Autor Wątek: jedzonko w trocinach?  (Przeczytany 2349 razy)

0 użytkowników i 1 Gość przegląda ten wątek.

manatasia

  • Gość
jedzonko w trocinach?
« dnia: Luty 17, 2008, 14:16:31 pm »
Mam takie małe pytanie.
Moja kuzynka, która ma od dawna króliczka robiła kiedyś tak, że wrzucała króliczkowi mieszanki granulatowe i je zakopywała w trocinach robiąc królikowi taki mix, żeby 'sam sobie szukał'. Szczerze mówiąc, nie wydaje mi się, aby był to dobry sposób... chyba, że chciała stworzyć mu bardziej 'naturalne' środowisko.
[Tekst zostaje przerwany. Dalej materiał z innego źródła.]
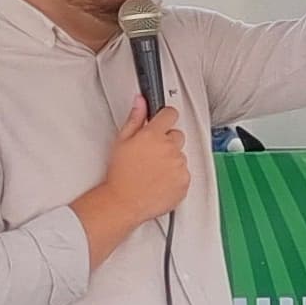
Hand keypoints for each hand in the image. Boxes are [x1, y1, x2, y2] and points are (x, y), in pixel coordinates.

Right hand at [97, 103, 189, 231]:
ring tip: (153, 170)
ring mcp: (179, 166)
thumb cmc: (121, 175)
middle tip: (152, 153)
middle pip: (178, 135)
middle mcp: (169, 149)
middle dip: (167, 141)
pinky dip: (176, 176)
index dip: (165, 117)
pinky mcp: (184, 182)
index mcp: (153, 135)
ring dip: (171, 159)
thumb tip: (140, 102)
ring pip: (181, 155)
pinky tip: (160, 180)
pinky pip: (184, 173)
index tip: (163, 121)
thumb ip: (135, 118)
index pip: (170, 114)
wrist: (124, 202)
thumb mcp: (121, 141)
Czy takie pomysły są wskazane?

gosiaw

  • Gość
jedzonko w trocinach?
« Odpowiedź #1 dnia: Luty 17, 2008, 14:34:21 pm »
no nie wiem czy to dobry pomysł. Mój królik na oczy trocin nie widział, strasznie pylą

manatasia

  • Gość
jedzonko w trocinach?
« Odpowiedź #2 dnia: Luty 17, 2008, 15:33:36 pm »
Cytat: "gosiaw"
no nie wiem czy to dobry pomysł. Mój królik na oczy trocin nie widział, strasznie pylą

Ja właśnie nie wiem na co zamienić te trociny bo nie dość, że mnóstwo z nimi bałaganu, to w dodatku pylą i się przyczepiają do uszola :( Z drugiej strony ten żwirek niezbrylający chyba na całą powierzchnię by też się nie nadawał? Sama nie wiem na co zmienić...

Gina

  • Gość
jedzonko w trocinach?
« Odpowiedź #3 dnia: Luty 17, 2008, 17:22:07 pm »
Najporęczniej jest wsadzić do klatki kuwetkę (narożną lub prostokątną), do niej wsypać żwirek i nauczyć uchola załatwiania się do niej. Na resztę dna klatki można położyć kocyk, lub ligninę lub nic nie kłaść.